- **Task item**: Copy the records below in full and leave every image out of the copy.

* * * * * * * * *

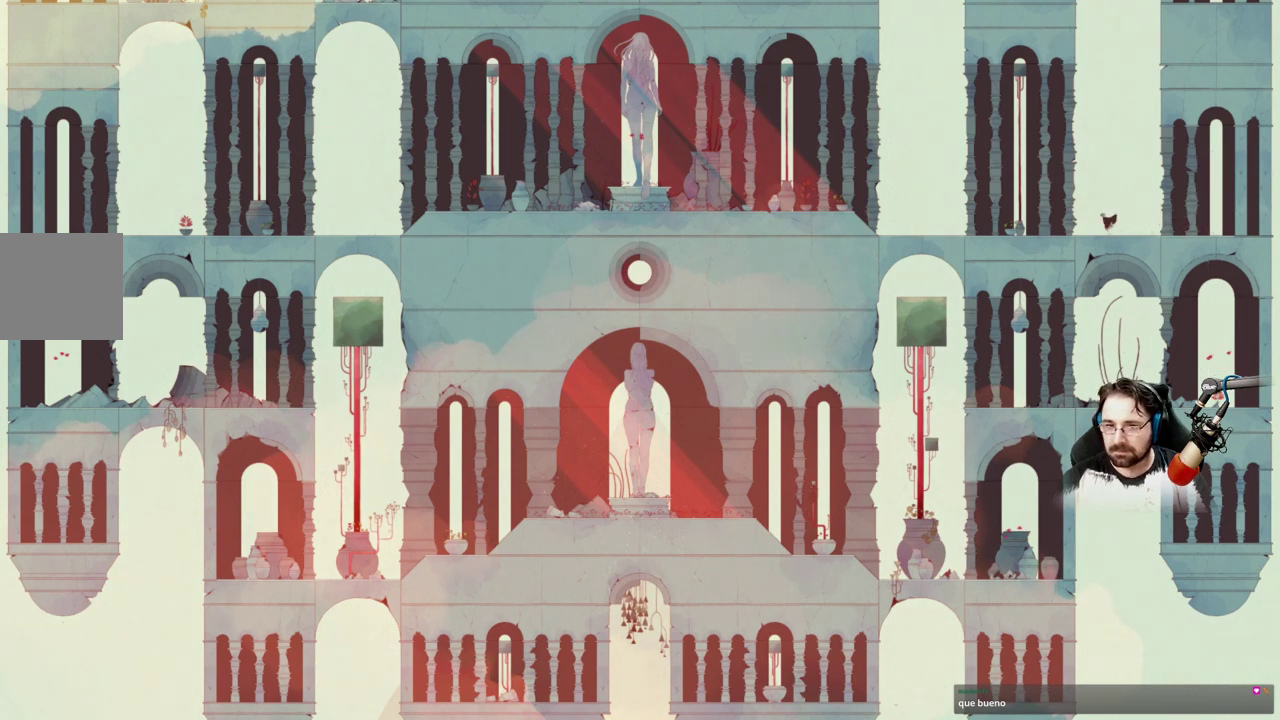
{"buttons": [], "left_stick": "left", "right_stick": "center", "events": []}
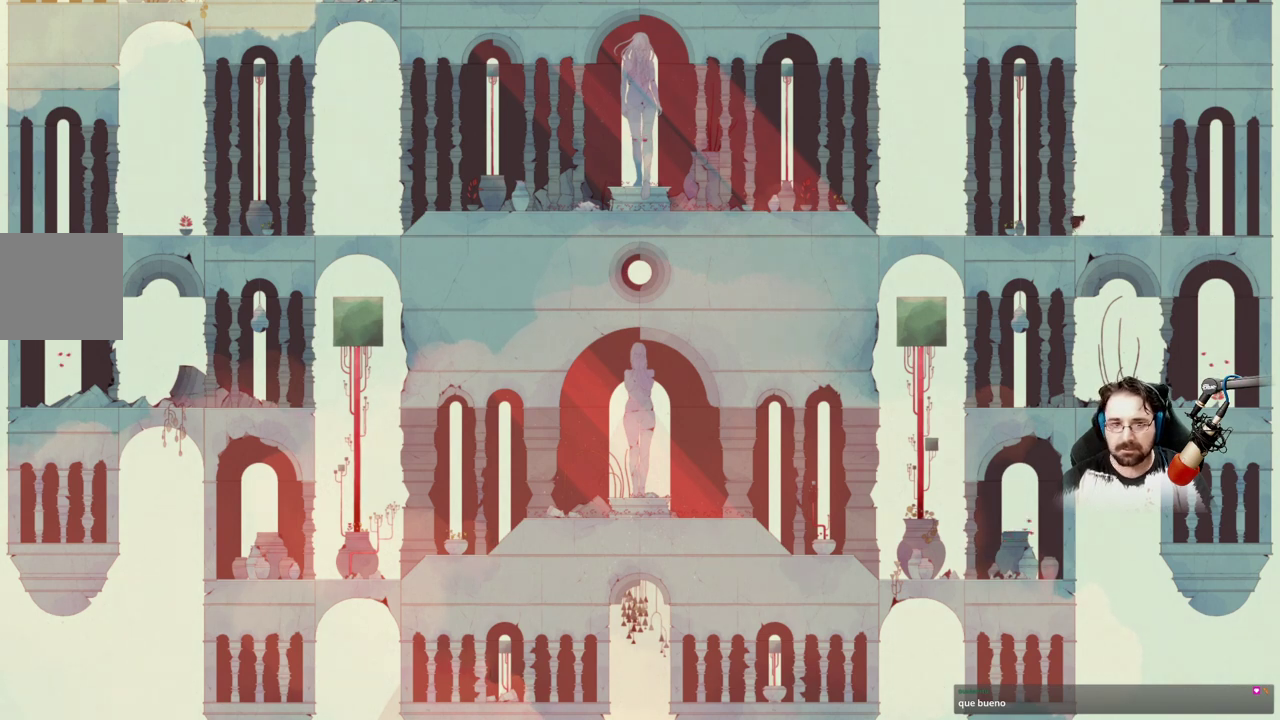
{"buttons": [], "left_stick": "left", "right_stick": "center", "events": []}
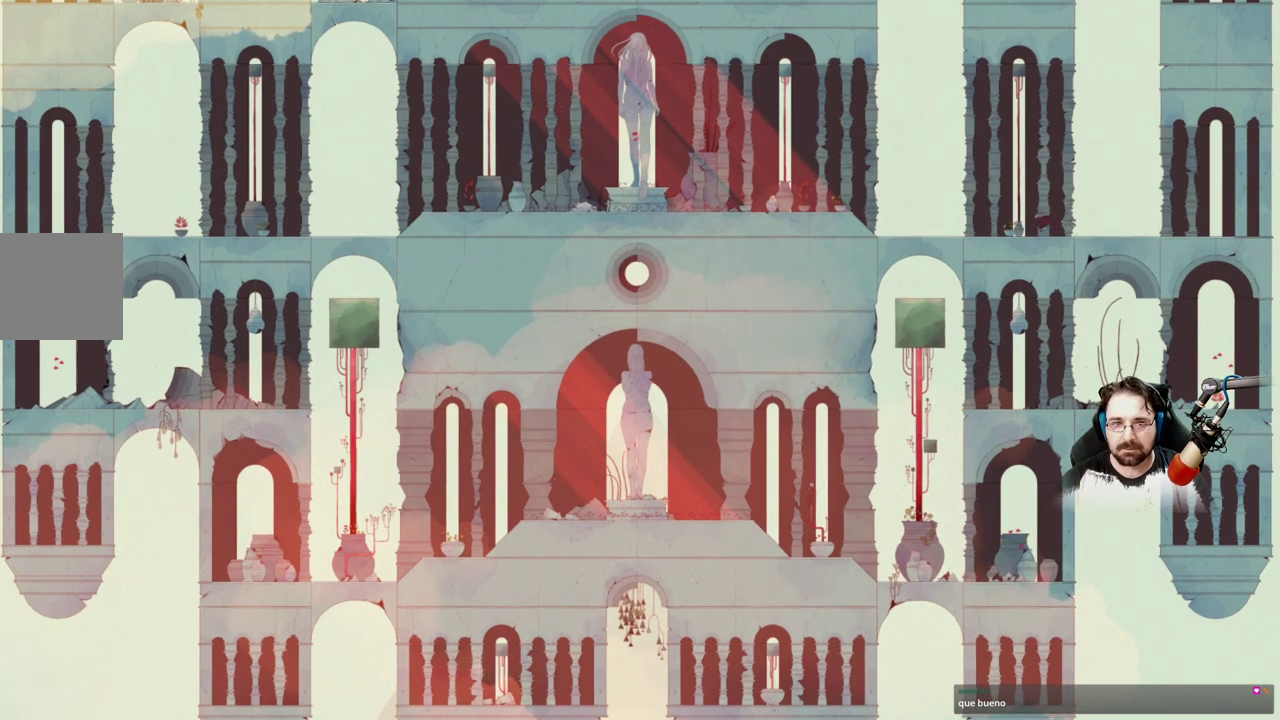
{"buttons": [], "left_stick": "left", "right_stick": "center", "events": []}
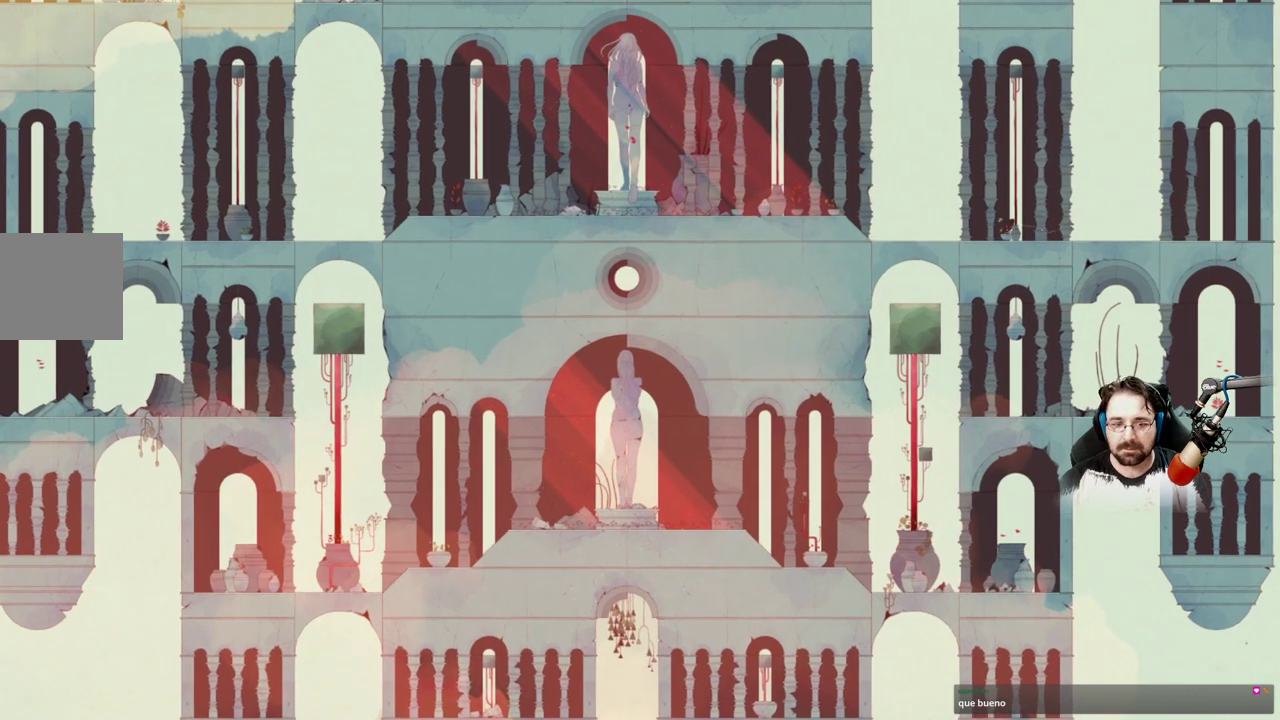
{"buttons": [], "left_stick": "left", "right_stick": "center", "events": []}
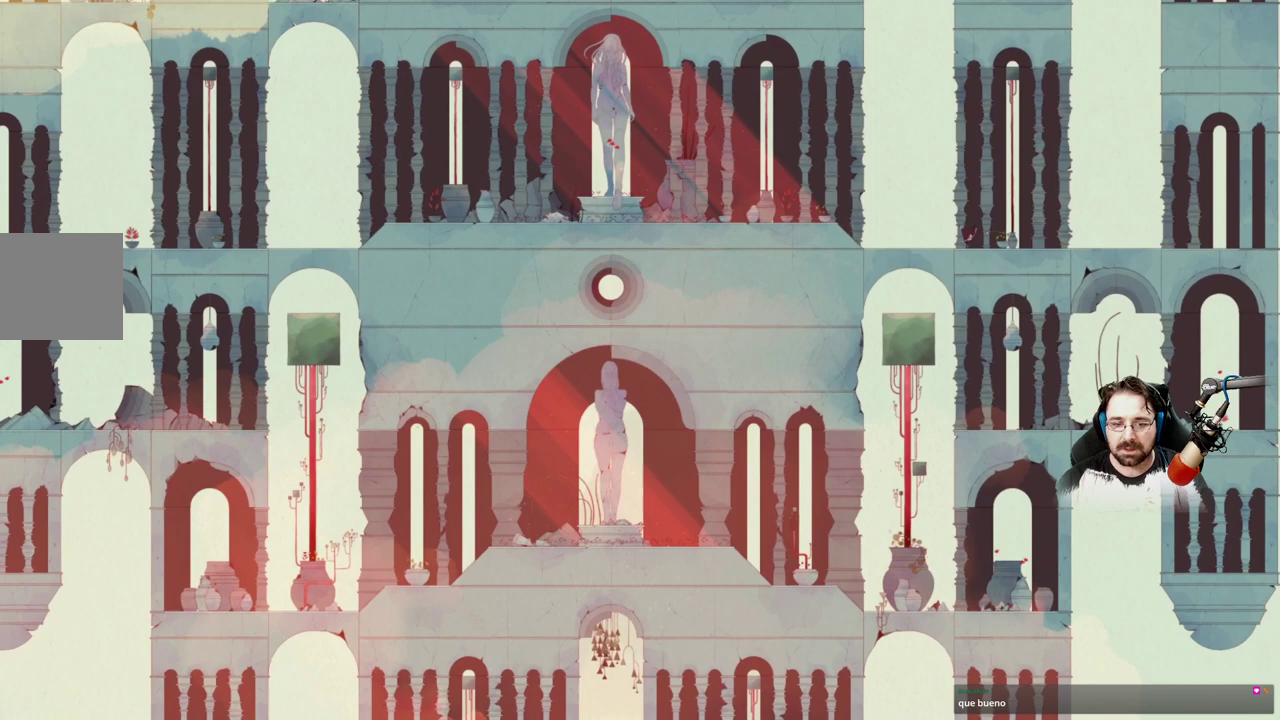
{"buttons": [], "left_stick": "left", "right_stick": "center", "events": []}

* * * * * * * * *

- **Your response**:
{"buttons": [], "left_stick": "left", "right_stick": "center", "events": []}
{"buttons": [], "left_stick": "left", "right_stick": "center", "events": []}
{"buttons": [], "left_stick": "left", "right_stick": "center", "events": []}
{"buttons": [], "left_stick": "left", "right_stick": "center", "events": []}
{"buttons": [], "left_stick": "left", "right_stick": "center", "events": []}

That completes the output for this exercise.